If contracts are terminated on this ground, a statutory severance allowance of a half month’s salary for each working year must be paid to employees who have worked regularly for 12 months or more. An employer is not required to pay severance allowance for the duration of time that the employees benefit from the unemployment insurance fund per the Law of Social Insurance. The wage used for the calculation of the statutory severance allowance is the employee’s average wage for the period six months before the termination.
Also, Employees are entitled to unemployment insurance payments from the State if unemployment insurance premiums have been paid for at least a full 12 months within the 24 months before the labor contract termination.
Termination Based on Restructuring
As an alternative to termination based on Article 38.1(c) of the Labor Code, an employer can conduct mass redundancy via Article 44 of the Labor Code. This article allows redundancy based on corporate “restructuring,” which includes “labor restructuring,” or for “economic reasons,” which includes “economic crisis or economic recession.” An employer can argue that Covid 19 has caused its business to conduct labor restructuring or that it has created an economic crisis, leading to a need for mass redundancy.
However, employers suffering from the impact of Covid 19 are unlikely to choose Article 44 over Article 38.1(c) as grounds to conduct mass redundancy because the procedures for Article 44 terminations are much more complex, lengthy, and expensive.
To terminate the labor contracts under Article 44, employers must:
(a) Draft a Labor Usage Plan (“LUP”);
(b) Consult with the Executive Board of the Grassroot Trade Union on its LUP;
(c) Notify the local Department of Labor, Invalids, and Social Affairs of its LUP and successfully register its LUP at least 30 days before the date of termination of the affected labor contracts; and,
(d) Consult with the Executive Board of the Grassroot Trade Union before terminating the labor contracts with the affected employees.

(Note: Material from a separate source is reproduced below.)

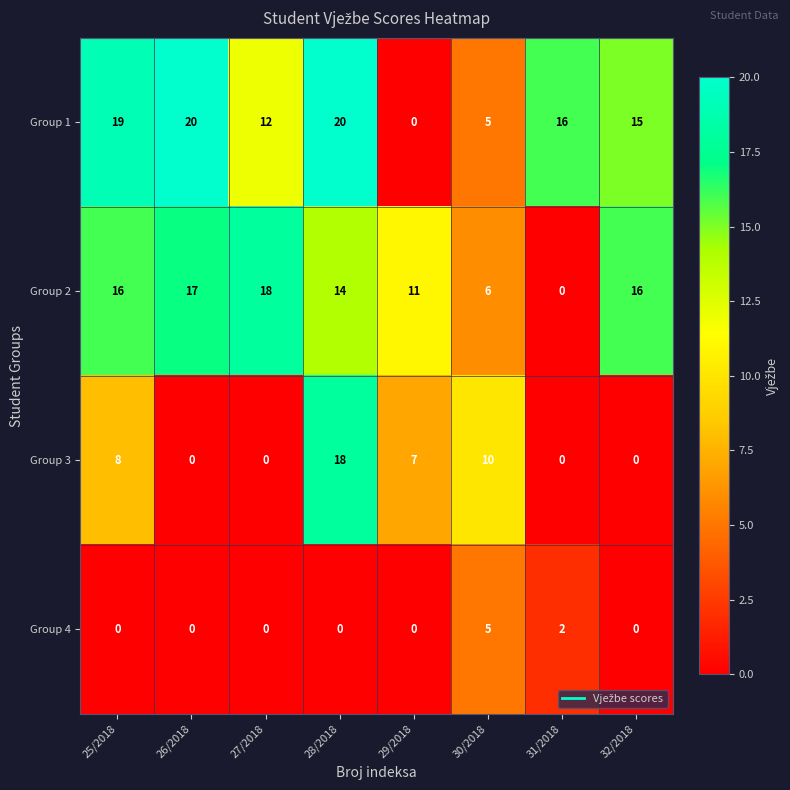

What is the sum of the Group 3 values at 31/2018 and 29/2018?

7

As a matter of practice, completing the procedure above will usually take three to six months.
Furthermore, employees who have worked regularly for at least 12 months and are made redundant per Article 44 are entitled to a statutory job-loss allowance, which is equal to an employee’s one month’s wage for each working year, but at minimum two month’s salary. The rules for the calculation wages and the relevant work period applicable to statutory job-loss allowance are the same as those for statutory severance allowance, as outlined in the section above.